- _Task_
Would you please return the lines of the entries below starting at the line that has "Accommodation supplement |" and ending at the line that has "Source: Statistics NZ; Sapere calculations", both included, exactly as they are?

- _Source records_
========
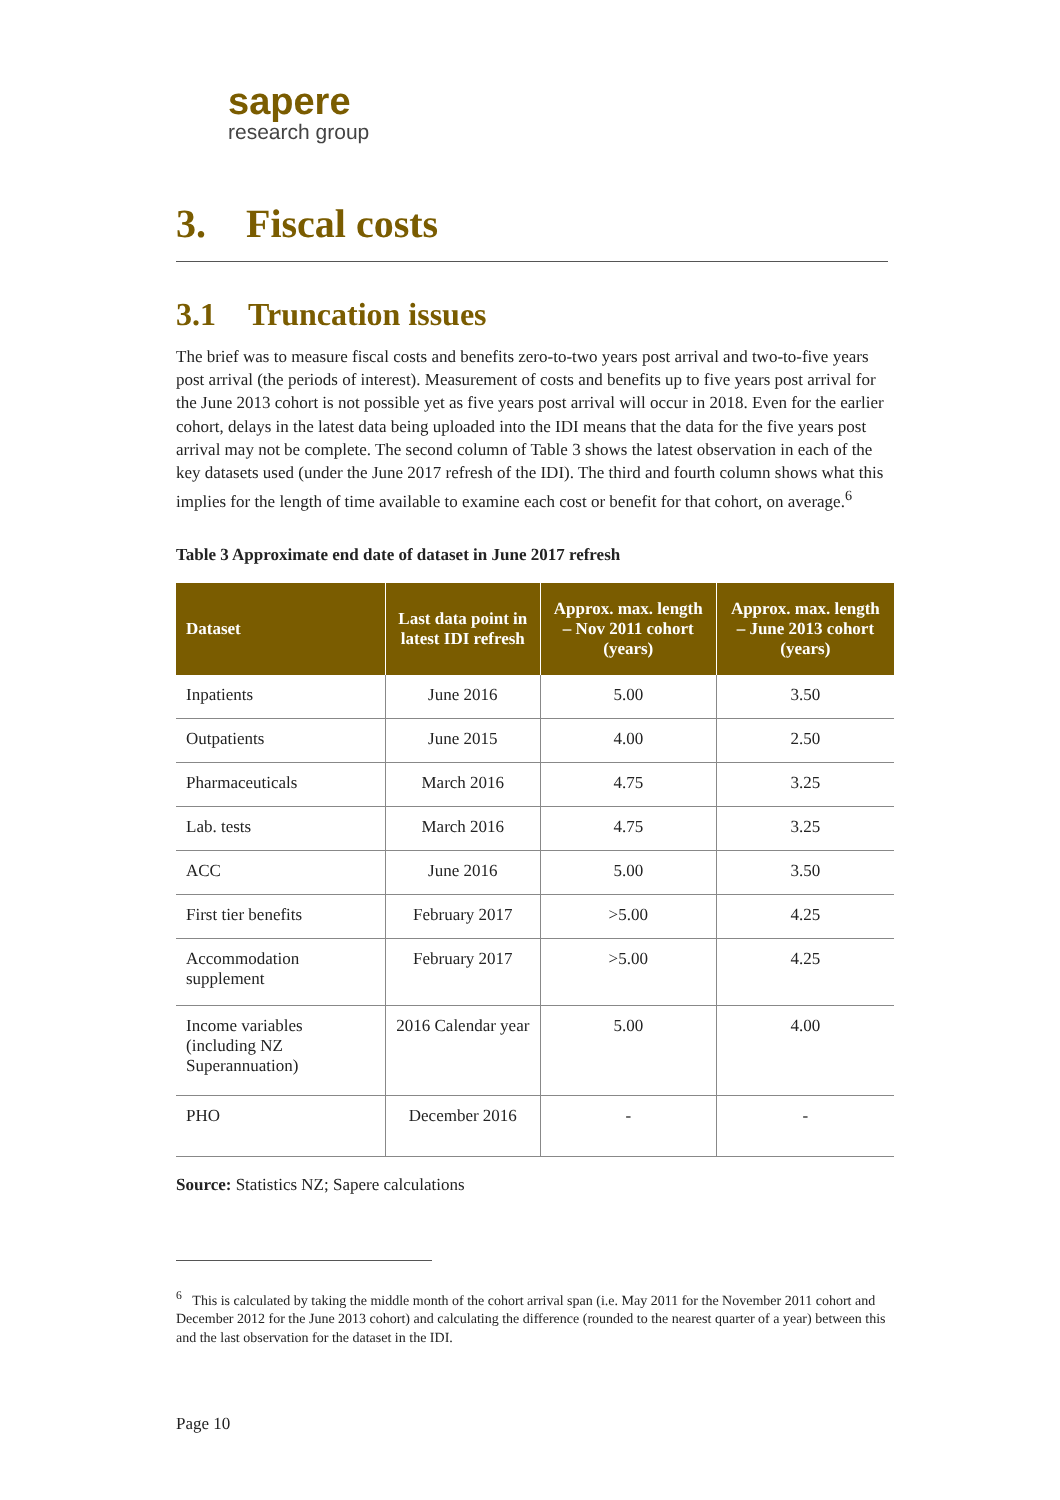sapere
research group
3. Fiscal costs
3.1 Truncation issues
The brief was to measure fiscal costs and benefits zero-to-two years post arrival and two-to-five years post arrival (the periods of interest). Measurement of costs and benefits up to five years post arrival for the June 2013 cohort is not possible yet as five years post arrival will occur in 2018. Even for the earlier cohort, delays in the latest data being uploaded into the IDI means that the data for the five years post arrival may not be complete. The second column of Table 3 shows the latest observation in each of the key datasets used (under the June 2017 refresh of the IDI). The third and fourth column shows what this implies for the length of time available to examine each cost or benefit for that cohort, on average.<sup>6</sup>
Table 3 Approximate end date of dataset in June 2017 refresh
| Dataset | Last data point in latest IDI refresh | Approx. max. length – Nov 2011 cohort (years) | Approx. max. length – June 2013 cohort (years) |
| --- | --- | --- | --- |
| Inpatients | June 2016 | 5.00 | 3.50 |
| Outpatients | June 2015 | 4.00 | 2.50 |
| Pharmaceuticals | March 2016 | 4.75 | 3.25 |
| Lab. tests | March 2016 | 4.75 | 3.25 |
| ACC | June 2016 | 5.00 | 3.50 |
| First tier benefits | February 2017 | >5.00 | 4.25 |
| Accommodation supplement | February 2017 | >5.00 | 4.25 |
| Income variables (including NZ Superannuation) | 2016 Calendar year | 5.00 | 4.00 |
| PHO | December 2016 | - | - |
Source: Statistics NZ; Sapere calculations
<sup>6</sup> This is calculated by taking the middle month of the cohort arrival span (i.e. May 2011 for the November 2011 cohort and December 2012 for the June 2013 cohort) and calculating the difference (rounded to the nearest quarter of a year) between this and the last observation for the dataset in the IDI.
Page 10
========
- _Result of this exercise_
| Accommodation supplement | February 2017 | >5.00 | 4.25 |
| Income variables (including NZ Superannuation) | 2016 Calendar year | 5.00 | 4.00 |
| PHO | December 2016 | - | - |
Source: Statistics NZ; Sapere calculations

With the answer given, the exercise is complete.